9.1.6 Objection: to object to Processing for legitimate interest or marketing.

9.1.7 Consent Withdrawal: to revoke previously granted Consent, without affecting prior lawful Processing.

9.1.8 Complaint: to lodge complaints with the Information Regulator (South Africa) or the DIFC Commissioner of Data Protection.

Vault22 employs cookies, tags, pixels, and similar technologies for operational, analytical, and advertising purposes. These may be disabled in browser settings, although certain functionalities may be impaired.

Vault22 shall notify the competent supervisory authorities and affected Data Subjects, without undue delay, in the event of a Personal Data breach that results in a high risk to rights and freedoms, in accordance with POPIA and DP Law.

Service Channels may contain hyperlinks to third-party websites or applications. Vault22 disclaims responsibility for the privacy practices or content of such third parties.

This Policy is incorporated into, and shall be read together with, Vault22’s Terms of Service. In case of conflict, this Policy prevails with respect to data protection matters.

Vault22 reserves the right to amend this Policy at any time, subject to Applicable Law. Material amendments shall be communicated via Service Channels or electronic notice. Continued use of Service Channels constitutes acceptance of amended terms.
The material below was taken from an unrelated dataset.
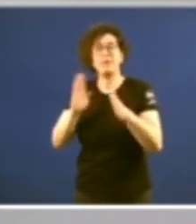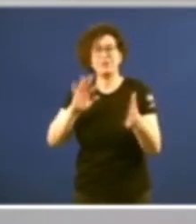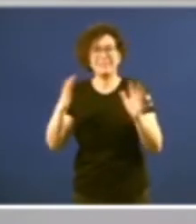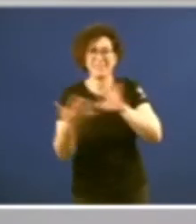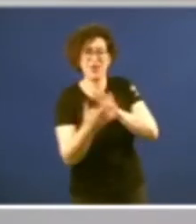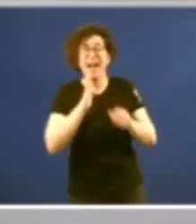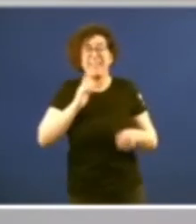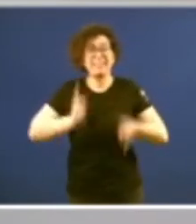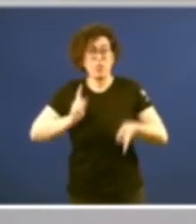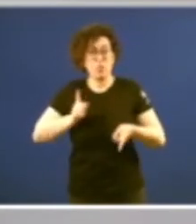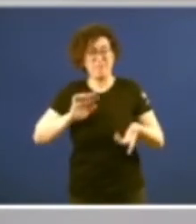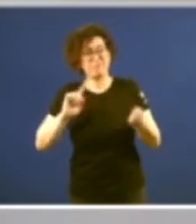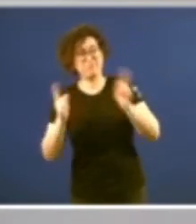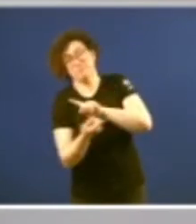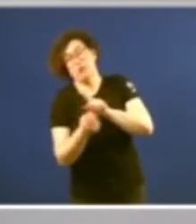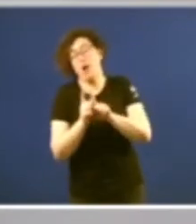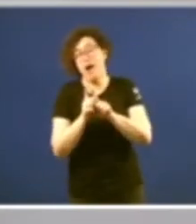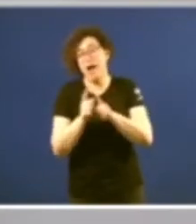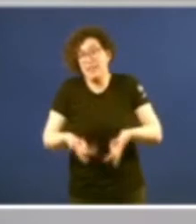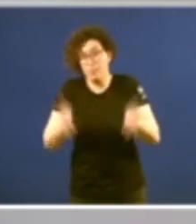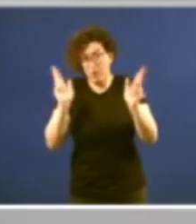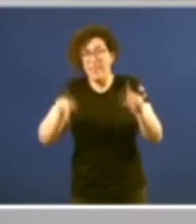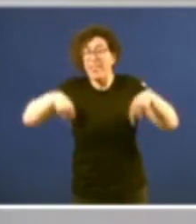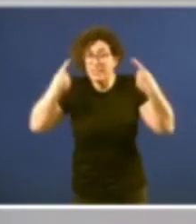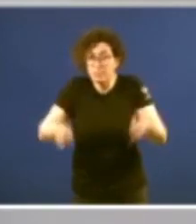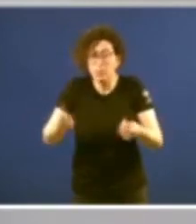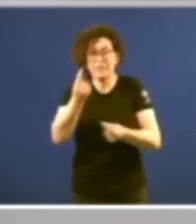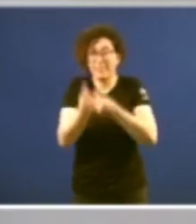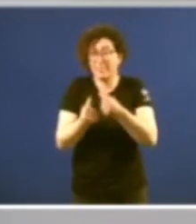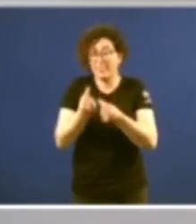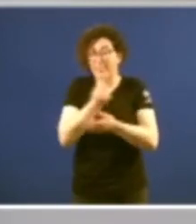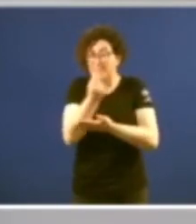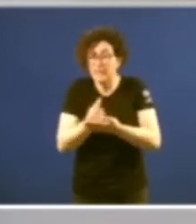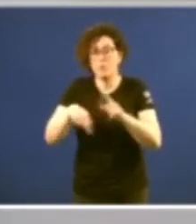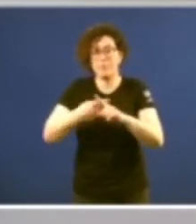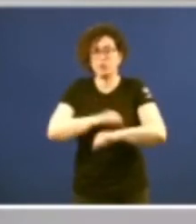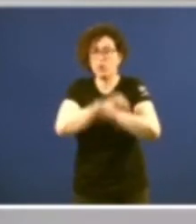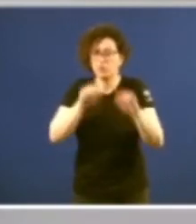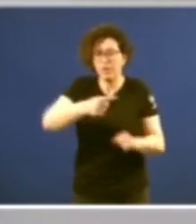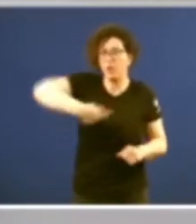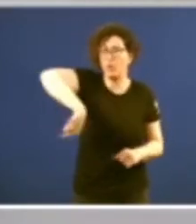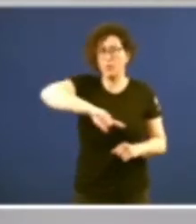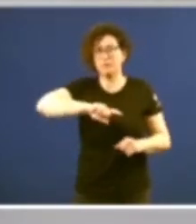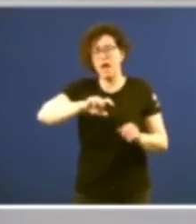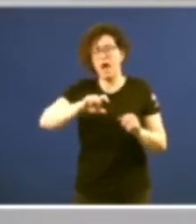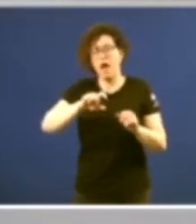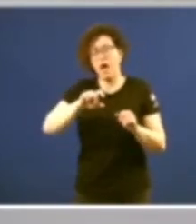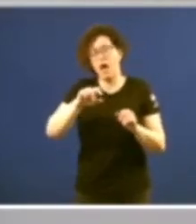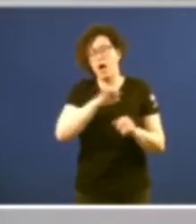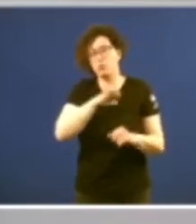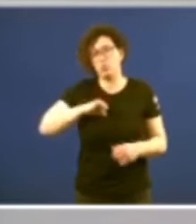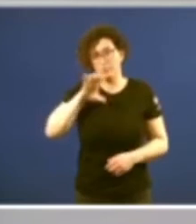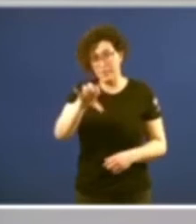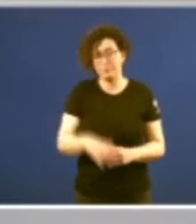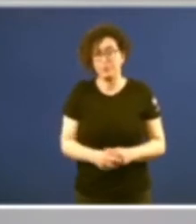ditadura a democracia e despois o deseño e a consolidación da nosa autonomía Por iso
Vault22 Data Protection Officer
Email: support@vault22.io

South Africa: Innovation City Darter Studios, Darter Road, Longkloof, Gardens, Cape Town, 8001

DIFC: Unit 813, Gate Village 10, DIFC, Dubai, UAE

17.1 For services rendered in or from South Africa, this Policy shall be governed by and construed in accordance with the laws of the Republic of South Africa, and disputes shall be subject to the exclusive jurisdiction of the South African courts.

27.2 For services regulated by the DFSA and rendered in or from the DIFC, this Policy shall be governed by and construed in accordance with the laws of the DIFC, with disputes subject to the exclusive jurisdiction of the DIFC Courts, including the Small Claims Tribunal for claims below AED 1,000,000.